Thursday, December 18, 2008

The Chemist

What is it about serial killers that ordinary people find so fascinating? Think about it. Stories about real life serial killers from prior centuries, like Jack the Ripper, still sell books and become the basis for hit movies. Fictional serial killers like Hannibal Lecter can transform reclusive authors into multi-millionaires during the course of just one or two hit books and movies. Maybe it’s that serial killers replace the monsters and assorted scary types we met in childhood (those of us, that is, who were children prior to today’s politically correct fairy tales and cartoons). Whatever the attraction, it is difficult to argue that the exploits of serial killers, be they real or fictional ones, don’t grab our attention.

Fans of serial killer fiction will be happy to find that Janson Mancheski’s new novel, The Chemist, includes a worthy addition to that list of killers (although there is doubt as to the ultimate fate of many of his victims) whose crimes fascinate as much as horrify us. Mancheski’s serial abductor is very good at what he does, so good, in fact, that there is nothing to make investigators think that the three young women who disappeared the previous spring have anything in common. They, along with their vehicles, have simply vanished. It is only when the headless body of one of the missing women is fished from Lake Michigan and Green Bay detectives learn that the body is filled with date rape drugs that they begin to understand what is happening in their community.

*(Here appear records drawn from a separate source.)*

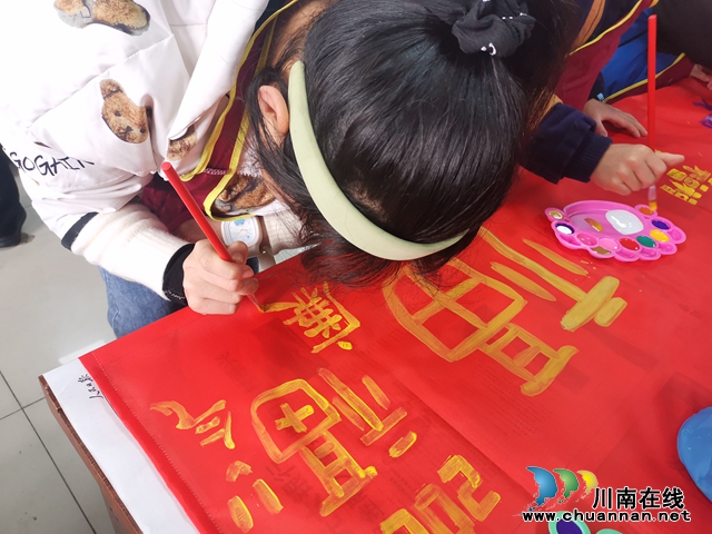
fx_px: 555
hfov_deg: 65.3
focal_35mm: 27
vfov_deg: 51.4
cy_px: 267
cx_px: 356
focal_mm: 4.75
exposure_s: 1/60
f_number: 1.8
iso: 100
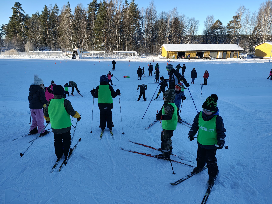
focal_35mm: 23
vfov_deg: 58.9
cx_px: 136
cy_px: 102
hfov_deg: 73.9
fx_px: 181
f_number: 1.6
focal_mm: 6.57
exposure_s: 1/720
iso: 100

As a new spring begins, and another girl is reported missing, Detective Cale Van Waring faces a race against the clock. He has a hunch that the missing women have been taken, and maybe murdered, by one man but he has no clues, no witnesses, and very little hope that he and his team will be able to identify the kidnapper before he strikes again. What he does have going for him is a dedicated team willing to bend proper police procedure if that might save lives, a police captain willing to shield him from much of the criticism directed at the police for what seems to the public and local politicians as a complete lack of progress on the case, and a low-life willing to trade what little he suspects about the killer for a reduced prison sentence of his own.

Janson Mancheski, a practicing optometrist who was the team eye doctor for the Green Bay Packers for almost a decade, has used his scientific background to write a realistic police procedural that includes many of the best crime thriller elements. His pathological “mad scientist” creates a method of abduction unusual enough to baffle the investigators and leave his victims helpless, a method that readers will recognize as brilliant and terrifying in its inherent simplicity. As Mancheski so clearly demonstrates in The Chemist, though, good detective work often comes down to the process of elimination as one possibility after another is recognized, investigated, and eliminated from the list of possible solutions. The magic displayed in television crime series seldom, if ever, happens in the real world, making it all the more surprising when a spectacular, high profile offender is finally identified.

The Chemist is said to be “A Cale Van Waring Adventure, Book One” and I’m looking forward to the detective’s next Green Bay case because Mancheski has created a cast of characters and a world that I enjoyed visiting. I’m curious to see how the relationships change over time, as they do in the best series, and I hope that down the road Van Waring and his crew become old friends of mine.